§ **WHAT YOU ARE ASKED TO DO**
Copy all entries verbatim and keep any pictures out of the copy.

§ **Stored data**
☆ ☆ ☆ ☆

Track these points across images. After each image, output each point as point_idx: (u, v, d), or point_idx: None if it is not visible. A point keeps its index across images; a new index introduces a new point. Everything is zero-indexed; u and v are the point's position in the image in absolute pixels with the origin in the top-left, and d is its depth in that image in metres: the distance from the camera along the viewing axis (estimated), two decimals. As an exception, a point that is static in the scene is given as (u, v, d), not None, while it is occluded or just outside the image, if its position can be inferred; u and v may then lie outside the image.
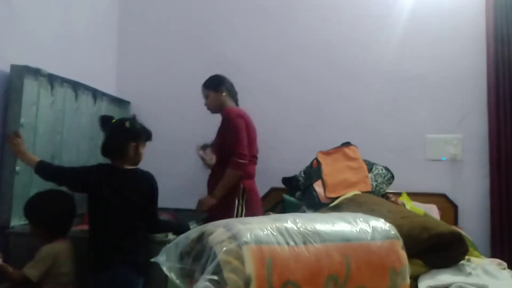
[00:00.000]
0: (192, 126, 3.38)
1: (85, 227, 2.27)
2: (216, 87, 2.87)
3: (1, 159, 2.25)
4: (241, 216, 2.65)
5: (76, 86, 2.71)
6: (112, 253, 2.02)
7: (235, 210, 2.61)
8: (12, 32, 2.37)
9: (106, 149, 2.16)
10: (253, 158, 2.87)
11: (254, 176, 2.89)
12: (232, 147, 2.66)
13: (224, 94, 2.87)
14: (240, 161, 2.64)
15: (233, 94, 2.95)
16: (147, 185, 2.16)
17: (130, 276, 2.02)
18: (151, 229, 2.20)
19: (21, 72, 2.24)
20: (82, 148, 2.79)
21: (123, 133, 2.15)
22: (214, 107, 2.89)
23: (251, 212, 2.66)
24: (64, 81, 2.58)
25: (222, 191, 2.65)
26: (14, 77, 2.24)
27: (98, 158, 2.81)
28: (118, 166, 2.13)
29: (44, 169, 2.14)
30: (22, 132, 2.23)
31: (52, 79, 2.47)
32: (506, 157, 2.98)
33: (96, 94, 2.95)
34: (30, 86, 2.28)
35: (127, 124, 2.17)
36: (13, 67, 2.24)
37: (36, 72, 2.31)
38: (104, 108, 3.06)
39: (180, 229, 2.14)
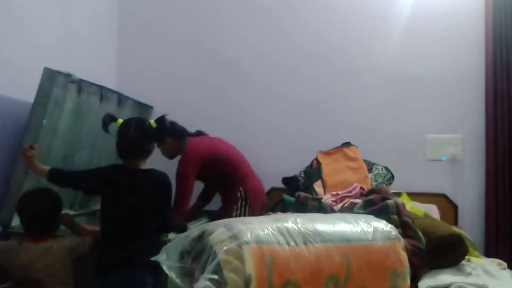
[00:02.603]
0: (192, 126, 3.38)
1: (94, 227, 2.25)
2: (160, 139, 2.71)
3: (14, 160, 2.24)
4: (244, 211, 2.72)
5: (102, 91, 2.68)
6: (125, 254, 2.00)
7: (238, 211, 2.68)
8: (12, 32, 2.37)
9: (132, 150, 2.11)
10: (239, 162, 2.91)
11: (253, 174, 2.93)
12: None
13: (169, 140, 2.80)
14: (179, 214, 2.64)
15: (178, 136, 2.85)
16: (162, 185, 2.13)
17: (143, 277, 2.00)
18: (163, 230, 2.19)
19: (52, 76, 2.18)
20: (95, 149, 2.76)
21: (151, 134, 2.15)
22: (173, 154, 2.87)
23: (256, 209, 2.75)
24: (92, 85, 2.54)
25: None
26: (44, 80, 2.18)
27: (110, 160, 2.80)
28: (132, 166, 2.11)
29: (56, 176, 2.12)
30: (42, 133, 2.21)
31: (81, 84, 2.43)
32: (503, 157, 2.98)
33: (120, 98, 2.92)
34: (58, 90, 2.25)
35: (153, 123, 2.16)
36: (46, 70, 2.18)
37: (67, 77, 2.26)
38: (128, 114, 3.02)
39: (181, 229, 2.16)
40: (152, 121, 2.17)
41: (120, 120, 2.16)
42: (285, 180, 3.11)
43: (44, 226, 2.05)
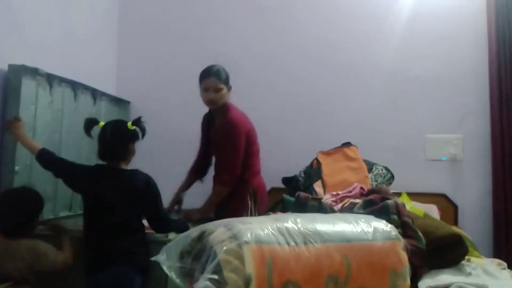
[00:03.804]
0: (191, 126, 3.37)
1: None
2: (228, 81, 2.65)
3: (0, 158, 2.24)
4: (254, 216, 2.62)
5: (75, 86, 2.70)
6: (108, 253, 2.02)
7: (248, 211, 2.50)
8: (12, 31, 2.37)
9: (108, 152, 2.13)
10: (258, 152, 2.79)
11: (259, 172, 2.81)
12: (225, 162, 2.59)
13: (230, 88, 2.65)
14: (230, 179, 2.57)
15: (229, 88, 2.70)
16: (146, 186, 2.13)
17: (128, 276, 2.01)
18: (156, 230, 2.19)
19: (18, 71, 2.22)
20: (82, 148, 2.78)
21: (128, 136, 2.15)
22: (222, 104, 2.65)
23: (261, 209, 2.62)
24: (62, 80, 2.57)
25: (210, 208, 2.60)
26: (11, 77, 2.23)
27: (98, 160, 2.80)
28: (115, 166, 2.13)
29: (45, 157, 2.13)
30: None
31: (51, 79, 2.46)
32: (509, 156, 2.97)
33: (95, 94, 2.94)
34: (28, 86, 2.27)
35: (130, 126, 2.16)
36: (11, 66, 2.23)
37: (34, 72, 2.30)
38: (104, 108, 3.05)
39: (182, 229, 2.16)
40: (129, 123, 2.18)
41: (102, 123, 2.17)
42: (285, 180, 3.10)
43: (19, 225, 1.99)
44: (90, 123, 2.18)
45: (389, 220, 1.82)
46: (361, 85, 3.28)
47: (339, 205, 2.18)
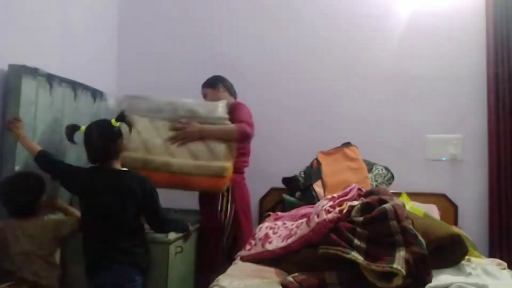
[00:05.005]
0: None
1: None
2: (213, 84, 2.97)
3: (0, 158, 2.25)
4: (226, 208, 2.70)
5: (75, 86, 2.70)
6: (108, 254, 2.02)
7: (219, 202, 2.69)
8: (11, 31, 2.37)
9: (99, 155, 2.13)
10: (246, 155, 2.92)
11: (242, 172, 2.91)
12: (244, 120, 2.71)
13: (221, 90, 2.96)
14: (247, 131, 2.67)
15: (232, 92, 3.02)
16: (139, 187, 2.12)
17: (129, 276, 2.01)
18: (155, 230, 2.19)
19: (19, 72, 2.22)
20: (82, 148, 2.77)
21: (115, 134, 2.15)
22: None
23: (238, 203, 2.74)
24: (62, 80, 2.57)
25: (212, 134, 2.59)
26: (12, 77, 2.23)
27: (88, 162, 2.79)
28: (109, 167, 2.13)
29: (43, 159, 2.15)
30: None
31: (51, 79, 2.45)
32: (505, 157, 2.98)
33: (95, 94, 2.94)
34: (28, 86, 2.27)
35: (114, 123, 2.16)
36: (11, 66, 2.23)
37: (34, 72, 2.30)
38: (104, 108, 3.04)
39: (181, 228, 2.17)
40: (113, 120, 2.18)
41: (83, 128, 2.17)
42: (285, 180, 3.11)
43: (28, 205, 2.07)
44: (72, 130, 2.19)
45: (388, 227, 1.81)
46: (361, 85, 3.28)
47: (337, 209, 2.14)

☆ ☆ ☆ ☆

§ **OUTPUT BELOW**
Track these points across images. After each image, output each point as point_idx: (u, v, d), or point_idx: None if it is not visible. A point keeps its index across images; a new index introduces a new point. Everything is zero-indexed; u and v are the point's position in the image in absolute pixels with the origin in the top-left, and d is its depth in that image in metres: the distance from the camera along the viewing axis (estimated), two decimals. As an exception, a point that is static in the scene is given as (u, v, d), not None, while it is occluded or just outside the image, if its position can be inferred; u and v may then lie outside the image.
[00:00.000]
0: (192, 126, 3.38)
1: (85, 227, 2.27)
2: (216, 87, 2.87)
3: (1, 159, 2.25)
4: (241, 216, 2.65)
5: (76, 86, 2.71)
6: (112, 253, 2.02)
7: (235, 210, 2.61)
8: (12, 32, 2.37)
9: (106, 149, 2.16)
10: (253, 158, 2.87)
11: (254, 176, 2.89)
12: (232, 147, 2.66)
13: (224, 94, 2.87)
14: (240, 161, 2.64)
15: (233, 94, 2.95)
16: (147, 185, 2.16)
17: (130, 276, 2.02)
18: (151, 229, 2.20)
19: (21, 72, 2.24)
20: (82, 148, 2.79)
21: (123, 133, 2.15)
22: (214, 107, 2.89)
23: (251, 212, 2.66)
24: (64, 81, 2.58)
25: (222, 191, 2.65)
26: (14, 77, 2.24)
27: (98, 158, 2.81)
28: (118, 166, 2.13)
29: (44, 169, 2.14)
30: (22, 132, 2.23)
31: (52, 79, 2.47)
32: (506, 157, 2.98)
33: (96, 94, 2.95)
34: (30, 86, 2.28)
35: (127, 124, 2.17)
36: (13, 67, 2.24)
37: (36, 72, 2.31)
38: (104, 108, 3.06)
39: (180, 229, 2.14)
[00:02.603]
0: (192, 126, 3.38)
1: (94, 227, 2.25)
2: (160, 139, 2.71)
3: (14, 160, 2.24)
4: (244, 211, 2.72)
5: (102, 91, 2.68)
6: (125, 254, 2.00)
7: (238, 211, 2.68)
8: (12, 32, 2.37)
9: (132, 150, 2.11)
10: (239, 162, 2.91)
11: (253, 174, 2.93)
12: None
13: (169, 140, 2.80)
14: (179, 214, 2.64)
15: (178, 136, 2.85)
16: (162, 185, 2.13)
17: (143, 277, 2.00)
18: (163, 230, 2.19)
19: (52, 76, 2.18)
20: (95, 149, 2.76)
21: (151, 134, 2.15)
22: (173, 154, 2.87)
23: (256, 209, 2.75)
24: (92, 85, 2.54)
25: None
26: (44, 80, 2.18)
27: (110, 160, 2.80)
28: (132, 166, 2.11)
29: (56, 176, 2.12)
30: (42, 133, 2.21)
31: (81, 84, 2.43)
32: (503, 157, 2.98)
33: (120, 98, 2.92)
34: (58, 90, 2.25)
35: (153, 123, 2.16)
36: (46, 70, 2.18)
37: (67, 77, 2.26)
38: (128, 114, 3.02)
39: (181, 229, 2.16)
40: (152, 121, 2.17)
41: (120, 120, 2.16)
42: (285, 180, 3.11)
43: (44, 226, 2.05)
[00:03.804]
0: (191, 126, 3.37)
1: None
2: (228, 81, 2.65)
3: (0, 158, 2.24)
4: (254, 216, 2.62)
5: (75, 86, 2.70)
6: (108, 253, 2.02)
7: (248, 211, 2.50)
8: (12, 31, 2.37)
9: (108, 152, 2.13)
10: (258, 152, 2.79)
11: (259, 172, 2.81)
12: (225, 162, 2.59)
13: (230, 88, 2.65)
14: (230, 179, 2.57)
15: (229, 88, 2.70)
16: (146, 186, 2.13)
17: (128, 276, 2.01)
18: (156, 230, 2.19)
19: (18, 71, 2.22)
20: (82, 148, 2.78)
21: (128, 136, 2.15)
22: (222, 104, 2.65)
23: (261, 209, 2.62)
24: (62, 80, 2.57)
25: (210, 208, 2.60)
26: (11, 77, 2.23)
27: (98, 160, 2.80)
28: (115, 166, 2.13)
29: (45, 157, 2.13)
30: None
31: (51, 79, 2.46)
32: (509, 156, 2.97)
33: (95, 94, 2.94)
34: (28, 86, 2.27)
35: (130, 126, 2.16)
36: (11, 66, 2.23)
37: (34, 72, 2.30)
38: (104, 108, 3.05)
39: (182, 229, 2.16)
40: (129, 123, 2.18)
41: (102, 123, 2.17)
42: (285, 180, 3.10)
43: (19, 225, 1.99)
44: (90, 123, 2.18)
45: (389, 220, 1.82)
46: (361, 85, 3.28)
47: (339, 205, 2.18)
[00:05.005]
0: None
1: None
2: (213, 84, 2.97)
3: (0, 158, 2.25)
4: (226, 208, 2.70)
5: (75, 86, 2.70)
6: (108, 254, 2.02)
7: (219, 202, 2.69)
8: (11, 31, 2.37)
9: (99, 155, 2.13)
10: (246, 155, 2.92)
11: (242, 172, 2.91)
12: (244, 120, 2.71)
13: (221, 90, 2.96)
14: (247, 131, 2.67)
15: (232, 92, 3.02)
16: (139, 187, 2.12)
17: (129, 276, 2.01)
18: (155, 230, 2.19)
19: (19, 72, 2.22)
20: (82, 148, 2.77)
21: (115, 134, 2.15)
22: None
23: (238, 203, 2.74)
24: (62, 80, 2.57)
25: (212, 134, 2.59)
26: (12, 77, 2.23)
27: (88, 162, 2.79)
28: (109, 167, 2.13)
29: (43, 159, 2.15)
30: None
31: (51, 79, 2.45)
32: (505, 157, 2.98)
33: (95, 94, 2.94)
34: (28, 86, 2.27)
35: (114, 123, 2.16)
36: (11, 66, 2.23)
37: (34, 72, 2.30)
38: (104, 108, 3.04)
39: (181, 228, 2.17)
40: (113, 120, 2.18)
41: (83, 128, 2.17)
42: (285, 180, 3.11)
43: (28, 205, 2.07)
44: (72, 130, 2.19)
45: (388, 227, 1.81)
46: (361, 85, 3.28)
47: (337, 209, 2.14)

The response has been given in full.